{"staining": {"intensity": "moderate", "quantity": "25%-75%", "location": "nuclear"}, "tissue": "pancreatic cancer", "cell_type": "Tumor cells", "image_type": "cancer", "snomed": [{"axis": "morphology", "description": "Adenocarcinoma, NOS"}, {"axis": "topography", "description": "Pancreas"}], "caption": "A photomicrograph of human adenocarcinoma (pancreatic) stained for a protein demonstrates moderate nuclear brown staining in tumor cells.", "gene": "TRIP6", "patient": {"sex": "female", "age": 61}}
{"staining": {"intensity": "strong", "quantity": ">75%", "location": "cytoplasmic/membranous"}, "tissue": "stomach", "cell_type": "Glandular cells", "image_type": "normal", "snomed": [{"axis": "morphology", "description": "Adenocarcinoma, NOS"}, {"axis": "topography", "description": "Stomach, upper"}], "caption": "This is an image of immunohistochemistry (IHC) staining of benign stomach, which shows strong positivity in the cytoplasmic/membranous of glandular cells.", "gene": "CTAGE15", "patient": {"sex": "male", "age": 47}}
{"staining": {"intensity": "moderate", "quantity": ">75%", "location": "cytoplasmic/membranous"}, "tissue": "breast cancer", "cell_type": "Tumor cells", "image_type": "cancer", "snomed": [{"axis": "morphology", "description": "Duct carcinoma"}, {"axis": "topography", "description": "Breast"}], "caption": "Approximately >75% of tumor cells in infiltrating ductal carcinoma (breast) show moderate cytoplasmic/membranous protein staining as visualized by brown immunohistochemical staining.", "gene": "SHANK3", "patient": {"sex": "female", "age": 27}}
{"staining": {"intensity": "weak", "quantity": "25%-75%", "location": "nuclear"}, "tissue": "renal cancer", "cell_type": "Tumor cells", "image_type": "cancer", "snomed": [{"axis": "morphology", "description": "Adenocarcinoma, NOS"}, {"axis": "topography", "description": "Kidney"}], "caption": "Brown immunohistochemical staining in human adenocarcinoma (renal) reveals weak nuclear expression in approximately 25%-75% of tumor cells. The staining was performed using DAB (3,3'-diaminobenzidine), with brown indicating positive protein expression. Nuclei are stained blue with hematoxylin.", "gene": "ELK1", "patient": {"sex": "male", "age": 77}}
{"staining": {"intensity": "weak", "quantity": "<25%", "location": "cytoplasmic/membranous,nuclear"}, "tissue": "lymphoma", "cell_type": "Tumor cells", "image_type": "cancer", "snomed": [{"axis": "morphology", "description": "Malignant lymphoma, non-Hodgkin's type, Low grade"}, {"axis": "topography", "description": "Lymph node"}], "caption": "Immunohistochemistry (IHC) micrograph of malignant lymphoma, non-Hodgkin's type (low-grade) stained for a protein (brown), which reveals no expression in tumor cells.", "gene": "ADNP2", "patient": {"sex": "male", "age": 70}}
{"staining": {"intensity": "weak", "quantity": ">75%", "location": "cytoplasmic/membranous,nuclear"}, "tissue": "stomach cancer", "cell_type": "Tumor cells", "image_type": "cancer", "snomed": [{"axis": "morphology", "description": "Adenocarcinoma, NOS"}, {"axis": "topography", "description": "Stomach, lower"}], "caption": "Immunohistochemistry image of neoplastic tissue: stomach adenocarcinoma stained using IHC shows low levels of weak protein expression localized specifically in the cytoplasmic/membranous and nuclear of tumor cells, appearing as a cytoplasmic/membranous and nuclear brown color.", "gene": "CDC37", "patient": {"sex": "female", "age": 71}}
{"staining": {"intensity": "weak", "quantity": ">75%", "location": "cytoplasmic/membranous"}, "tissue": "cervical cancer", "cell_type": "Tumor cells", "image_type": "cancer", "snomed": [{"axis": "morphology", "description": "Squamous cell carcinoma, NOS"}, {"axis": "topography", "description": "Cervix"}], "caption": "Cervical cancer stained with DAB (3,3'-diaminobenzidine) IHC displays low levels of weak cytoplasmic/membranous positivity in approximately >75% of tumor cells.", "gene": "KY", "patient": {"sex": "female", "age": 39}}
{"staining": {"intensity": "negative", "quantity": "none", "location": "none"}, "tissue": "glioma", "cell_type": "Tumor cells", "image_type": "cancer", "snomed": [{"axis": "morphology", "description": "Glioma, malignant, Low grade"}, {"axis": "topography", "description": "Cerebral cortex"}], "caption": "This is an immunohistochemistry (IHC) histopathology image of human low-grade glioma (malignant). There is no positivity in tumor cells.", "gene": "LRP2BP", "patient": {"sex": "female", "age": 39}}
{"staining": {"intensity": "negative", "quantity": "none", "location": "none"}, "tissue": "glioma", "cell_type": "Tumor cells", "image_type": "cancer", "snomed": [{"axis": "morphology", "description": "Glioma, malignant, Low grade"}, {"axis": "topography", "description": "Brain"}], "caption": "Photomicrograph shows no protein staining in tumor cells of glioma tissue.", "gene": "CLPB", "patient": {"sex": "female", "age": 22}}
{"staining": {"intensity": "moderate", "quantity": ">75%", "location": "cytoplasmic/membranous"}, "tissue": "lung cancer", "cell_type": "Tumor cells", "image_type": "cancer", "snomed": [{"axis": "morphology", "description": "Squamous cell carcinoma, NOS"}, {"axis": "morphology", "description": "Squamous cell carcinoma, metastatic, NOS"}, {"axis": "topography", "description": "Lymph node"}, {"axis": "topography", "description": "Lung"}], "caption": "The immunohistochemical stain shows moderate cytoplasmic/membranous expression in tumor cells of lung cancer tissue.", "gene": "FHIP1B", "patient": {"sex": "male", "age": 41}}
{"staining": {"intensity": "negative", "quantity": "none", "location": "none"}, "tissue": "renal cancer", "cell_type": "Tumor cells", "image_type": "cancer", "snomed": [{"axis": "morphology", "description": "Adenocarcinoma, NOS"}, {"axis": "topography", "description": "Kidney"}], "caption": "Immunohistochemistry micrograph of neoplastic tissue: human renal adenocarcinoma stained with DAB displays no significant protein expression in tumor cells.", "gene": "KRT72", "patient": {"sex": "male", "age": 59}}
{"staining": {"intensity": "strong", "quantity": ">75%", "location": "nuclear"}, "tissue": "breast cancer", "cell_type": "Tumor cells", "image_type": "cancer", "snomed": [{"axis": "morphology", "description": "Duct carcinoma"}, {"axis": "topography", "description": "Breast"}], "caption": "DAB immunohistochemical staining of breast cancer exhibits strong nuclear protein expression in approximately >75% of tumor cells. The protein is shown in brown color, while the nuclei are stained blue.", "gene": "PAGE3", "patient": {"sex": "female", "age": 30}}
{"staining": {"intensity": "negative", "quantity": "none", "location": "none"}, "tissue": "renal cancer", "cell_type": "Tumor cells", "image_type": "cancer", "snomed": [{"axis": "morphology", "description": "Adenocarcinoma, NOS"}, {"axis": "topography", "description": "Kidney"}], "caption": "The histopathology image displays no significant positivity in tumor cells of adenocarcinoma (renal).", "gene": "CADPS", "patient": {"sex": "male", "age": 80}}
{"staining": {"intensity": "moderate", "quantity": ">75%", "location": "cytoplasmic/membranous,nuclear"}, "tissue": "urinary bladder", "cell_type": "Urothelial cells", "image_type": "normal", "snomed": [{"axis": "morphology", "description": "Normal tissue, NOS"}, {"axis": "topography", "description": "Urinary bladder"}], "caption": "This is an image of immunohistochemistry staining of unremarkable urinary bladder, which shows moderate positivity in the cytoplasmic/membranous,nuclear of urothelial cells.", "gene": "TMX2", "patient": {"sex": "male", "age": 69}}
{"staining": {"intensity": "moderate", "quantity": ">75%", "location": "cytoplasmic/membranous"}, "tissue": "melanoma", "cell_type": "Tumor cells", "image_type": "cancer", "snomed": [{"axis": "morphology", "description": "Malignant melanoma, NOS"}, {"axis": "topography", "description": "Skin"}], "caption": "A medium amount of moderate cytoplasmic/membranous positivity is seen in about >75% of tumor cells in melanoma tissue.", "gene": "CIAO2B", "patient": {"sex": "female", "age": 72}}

• _BRIEF_
Here the job is to transcribe the lines from the first line of the data through the line containing "cells in infiltrating", inclusive, exactly and with nothing else.

• _WRITTEN SOLUTION_
{"staining": {"intensity": "moderate", "quantity": "25%-75%", "location": "nuclear"}, "tissue": "pancreatic cancer", "cell_type": "Tumor cells", "image_type": "cancer", "snomed": [{"axis": "morphology", "description": "Adenocarcinoma, NOS"}, {"axis": "topography", "description": "Pancreas"}], "caption": "A photomicrograph of human adenocarcinoma (pancreatic) stained for a protein demonstrates moderate nuclear brown staining in tumor cells.", "gene": "TRIP6", "patient": {"sex": "female", "age": 61}}
{"staining": {"intensity": "strong", "quantity": ">75%", "location": "cytoplasmic/membranous"}, "tissue": "stomach", "cell_type": "Glandular cells", "image_type": "normal", "snomed": [{"axis": "morphology", "description": "Adenocarcinoma, NOS"}, {"axis": "topography", "description": "Stomach, upper"}], "caption": "This is an image of immunohistochemistry (IHC) staining of benign stomach, which shows strong positivity in the cytoplasmic/membranous of glandular cells.", "gene": "CTAGE15", "patient": {"sex": "male", "age": 47}}
{"staining": {"intensity": "moderate", "quantity": ">75%", "location": "cytoplasmic/membranous"}, "tissue": "breast cancer", "cell_type": "Tumor cells", "image_type": "cancer", "snomed": [{"axis": "morphology", "description": "Duct carcinoma"}, {"axis": "topography", "description": "Breast"}], "caption": "Approximately >75% of tumor cells in infiltrating ductal carcinoma (breast) show moderate cytoplasmic/membranous protein staining as visualized by brown immunohistochemical staining.", "gene": "SHANK3", "patient": {"sex": "female", "age": 27}}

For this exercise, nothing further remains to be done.